*Assignment*
Pick up the HYPREDRV documentation on time-stepping state vectors where it stops, and write the next part.

#### Excerpted text

HYPRE_IJMatrixDestroy(A);
HYPRE_IJVectorDestroy(b);

State Vector Management for Time-Stepping

For time-dependent problems, HYPREDRV provides a state vector management system that efficiently handles multiple solution states (e.g., previous time step, current time step) using a circular indexing scheme. This is particularly useful for time-stepping applications where you need to maintain and access multiple solution states.

The state vector system is initialized with HYPREDRV_StateVectorSet, which registers an array of HYPRE_IJVector objects that will be managed internally. The system uses logical indices (0, 1, …) that map to physical state vectors through a circular buffer, allowing efficient state rotation without data copying.

The following code snippet shows how to set up state vectors for a time-stepping application:

// Create state vectors for time-stepping (e.g., old and new time steps)
HYPRE_IJVector vec_s[2];
for (int i = 0; i < 2; i++)
{
   HYPRE_IJVectorCreate(MPI_COMM_WORLD, dof_ilower, dof_iupper, &vec_s[i]);
   HYPRE_IJVectorSetObjectType(vec_s[i], HYPRE_PARCSR);
   HYPRE_IJVectorInitialize(vec_s[i]);
}
HYPREDRV_StateVectorSet(hdrv, 2, vec_s);

// In the time-stepping loop:
for (int t = 0; t < num_steps; t++)

########
#### Raw data

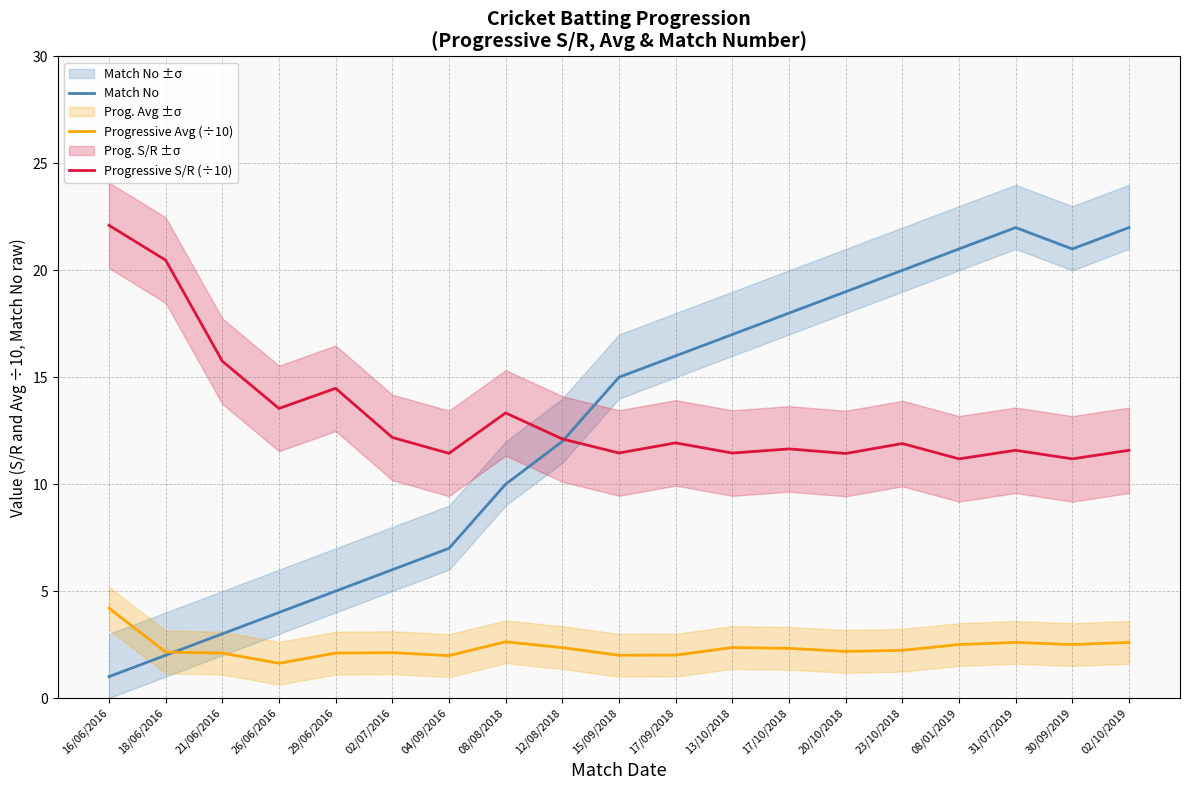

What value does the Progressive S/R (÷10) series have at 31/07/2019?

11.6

########

*Response area*
{
   // Copy previous time step to current (state 1 -> state 0)
   HYPREDRV_StateVectorCopy(hdrv, 1, 0);

   // Get pointers to state vector data for assembly
   HYPRE_Complex *u_old = NULL;
   HYPRE_Complex *u_now = NULL;
   HYPREDRV_StateVectorGetValues(hdrv, 1, &u_old);  // Previous time step
   HYPREDRV_StateVectorGetValues(hdrv, 0, &u_now);  // Current time step

   // ... Newton iteration loop ...
   for (int k = 0; k < max_newton_iters; k++)
   {
      // Assemble linear system using u_old and u_now
      BuildNewtonSystem(..., u_old, u_now, &A, &b, ...);

      // Solve linear system
      HYPREDRV_LinearSolverApply(hdrv);

      // Apply Newton correction: U^{k+1} = U^k + ΔU
      HYPREDRV_StateVectorApplyCorrection(hdrv);
   }

   // At end of time step, cycle states for next iteration
   HYPREDRV_StateVectorUpdateAll(hdrv);
}

The main function APIs are listed below:

  • HYPREDRV_StateVectorSet: Initializes the state vector management system with an array of HYPRE_IJVector objects. Must be called before using other state vector functions.

  • HYPREDRV_StateVectorGetValues: Retrieves a pointer to the underlying data array of a state vector, allowing direct read/write access without copying. The pointer is valid as long as the state vector exists.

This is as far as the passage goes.